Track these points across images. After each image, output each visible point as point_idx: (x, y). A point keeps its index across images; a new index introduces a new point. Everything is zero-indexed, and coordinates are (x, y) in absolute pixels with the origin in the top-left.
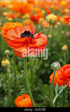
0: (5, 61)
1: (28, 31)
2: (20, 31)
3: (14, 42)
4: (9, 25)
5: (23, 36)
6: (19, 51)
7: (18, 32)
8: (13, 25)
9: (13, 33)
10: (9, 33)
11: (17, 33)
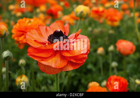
0: (21, 78)
1: (59, 30)
2: (45, 32)
3: (39, 50)
4: (23, 22)
5: (52, 39)
6: (49, 65)
7: (43, 34)
8: (30, 22)
9: (35, 36)
10: (30, 36)
11: (41, 34)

────

* _WORK INSTRUCTIONS_
Write out all the lines above again, the instructions included, multiplying every number in the tracked results after the second picture, both point indices and coordinates, by 1.85 and rounding each to a whole number with halves rounded up. Leave out the pictures.

* _TASK SOLUTION_
Track these points across images. After each image, output each visible point as point_idx: (x, y). A point keeps its index across images; a new index introduces a new point. Everything is zero-indexed, and coordinates are (x, y) in absolute pixels with the origin in the top-left.
0: (5, 61)
1: (28, 31)
2: (20, 31)
3: (14, 42)
4: (9, 25)
5: (23, 36)
6: (19, 51)
7: (18, 32)
8: (13, 25)
9: (13, 33)
10: (9, 33)
11: (17, 33)
0: (39, 144)
2: (109, 56)
4: (83, 59)
6: (72, 93)
7: (43, 41)
9: (96, 72)
11: (91, 120)
13: (80, 63)
15: (56, 41)
17: (65, 67)
19: (56, 67)
20: (76, 63)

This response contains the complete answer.